Originally Posted by Dr Rockso
Hi everybody. I've not posted on GT in quite a long time, but I've spent the last couple days looking through a lot of the FBI's LEOKA data (for an unrelated matter, trying to dig up some data to combat some "cop-killer bullet" silliness going on in California right now).
I have to say that having looked at the data, I'm increasingly of the opinion that the "war on cops" articles I've been reading recently are yet another example of media sensationalism run amok. Looking at several LEOKA documents (including the one linked above by Patchman), you can see that once you control for the total number of officers the proportional number of assaults have decreased steadily and substantially since the '90s. The LEOKA reports these numbers are from are 2009, 2000, and 1996 (important because there are some year-to-year adjustments, but that variability isn't enough to skew the results significantly).
Is there something that I'm missing here?
I'm just curious, Dr Rockso, about the interpretations of the percentages.
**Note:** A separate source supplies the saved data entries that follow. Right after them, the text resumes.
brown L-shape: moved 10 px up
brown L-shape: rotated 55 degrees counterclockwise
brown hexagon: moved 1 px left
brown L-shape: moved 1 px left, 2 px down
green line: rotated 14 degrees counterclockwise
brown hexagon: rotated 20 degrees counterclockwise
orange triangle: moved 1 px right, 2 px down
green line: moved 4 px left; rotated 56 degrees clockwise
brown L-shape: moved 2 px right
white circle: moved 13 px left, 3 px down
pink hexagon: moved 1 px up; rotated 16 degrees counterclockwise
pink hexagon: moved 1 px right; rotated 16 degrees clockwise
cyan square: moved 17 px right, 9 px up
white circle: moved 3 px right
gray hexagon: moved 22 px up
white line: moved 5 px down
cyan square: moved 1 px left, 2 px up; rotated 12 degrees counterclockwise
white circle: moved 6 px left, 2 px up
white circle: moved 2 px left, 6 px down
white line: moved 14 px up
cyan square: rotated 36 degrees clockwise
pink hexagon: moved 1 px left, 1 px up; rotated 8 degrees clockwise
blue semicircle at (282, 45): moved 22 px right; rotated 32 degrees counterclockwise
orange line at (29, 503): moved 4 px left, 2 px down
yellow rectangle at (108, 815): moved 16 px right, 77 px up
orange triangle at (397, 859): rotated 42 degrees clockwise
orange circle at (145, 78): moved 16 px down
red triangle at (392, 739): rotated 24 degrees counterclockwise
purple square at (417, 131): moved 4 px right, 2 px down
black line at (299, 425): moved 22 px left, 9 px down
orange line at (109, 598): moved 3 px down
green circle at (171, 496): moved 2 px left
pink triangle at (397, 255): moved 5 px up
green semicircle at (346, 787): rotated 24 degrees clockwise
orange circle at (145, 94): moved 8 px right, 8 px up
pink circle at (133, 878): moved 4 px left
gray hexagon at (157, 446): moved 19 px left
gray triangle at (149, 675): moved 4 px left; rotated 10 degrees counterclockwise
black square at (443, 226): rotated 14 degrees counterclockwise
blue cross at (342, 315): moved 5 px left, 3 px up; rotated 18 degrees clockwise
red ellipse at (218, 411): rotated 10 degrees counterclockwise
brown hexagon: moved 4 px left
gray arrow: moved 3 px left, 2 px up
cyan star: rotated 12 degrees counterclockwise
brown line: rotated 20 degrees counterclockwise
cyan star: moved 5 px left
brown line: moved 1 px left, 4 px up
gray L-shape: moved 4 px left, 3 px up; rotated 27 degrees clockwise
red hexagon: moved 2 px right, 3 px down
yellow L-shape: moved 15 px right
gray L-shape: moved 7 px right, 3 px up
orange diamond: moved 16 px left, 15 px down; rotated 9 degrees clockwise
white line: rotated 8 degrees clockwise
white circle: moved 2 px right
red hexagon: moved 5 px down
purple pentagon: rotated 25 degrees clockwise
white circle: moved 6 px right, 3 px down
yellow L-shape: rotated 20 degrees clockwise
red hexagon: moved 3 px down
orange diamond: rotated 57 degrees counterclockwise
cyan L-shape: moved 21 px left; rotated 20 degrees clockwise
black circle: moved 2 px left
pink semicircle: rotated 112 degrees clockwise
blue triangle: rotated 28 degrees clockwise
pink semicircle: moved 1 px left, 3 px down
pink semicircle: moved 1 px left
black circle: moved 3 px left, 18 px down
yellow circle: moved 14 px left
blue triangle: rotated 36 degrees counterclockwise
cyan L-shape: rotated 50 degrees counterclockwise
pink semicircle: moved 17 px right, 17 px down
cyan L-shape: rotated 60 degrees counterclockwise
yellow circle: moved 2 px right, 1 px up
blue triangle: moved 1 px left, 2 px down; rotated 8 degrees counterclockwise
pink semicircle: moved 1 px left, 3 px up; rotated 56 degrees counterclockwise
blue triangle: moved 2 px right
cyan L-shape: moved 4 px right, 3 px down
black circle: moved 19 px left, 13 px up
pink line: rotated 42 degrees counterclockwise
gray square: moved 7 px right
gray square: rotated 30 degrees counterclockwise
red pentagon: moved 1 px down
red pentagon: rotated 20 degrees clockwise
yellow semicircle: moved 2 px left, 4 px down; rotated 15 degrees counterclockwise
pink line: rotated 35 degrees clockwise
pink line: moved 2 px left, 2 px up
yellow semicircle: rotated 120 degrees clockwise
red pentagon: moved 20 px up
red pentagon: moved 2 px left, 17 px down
As per your post, in 1987, 16.85 % of LEOs were assaulted. In 2009, 10.30 % were assaulted. So in academia, what percentage of a population being assaulted is considered "reasonable?"
I mean, for example, if in 1987, 16.85 % of the Asian population in the U.S. were assaulted, and by 2009, only 10.30 % of Asian were assaulted, would that be considered OK? A great improvement? Why are they even complaining?
In the same time frame, 1987 to 2009, what percentage of America were victims of assaults?
And of course, how does LE's self-initiated Officer Survival movement that started in the early 1970s come into play? To imply that LE, statistically, is only getting safer because society is far less violent, is false.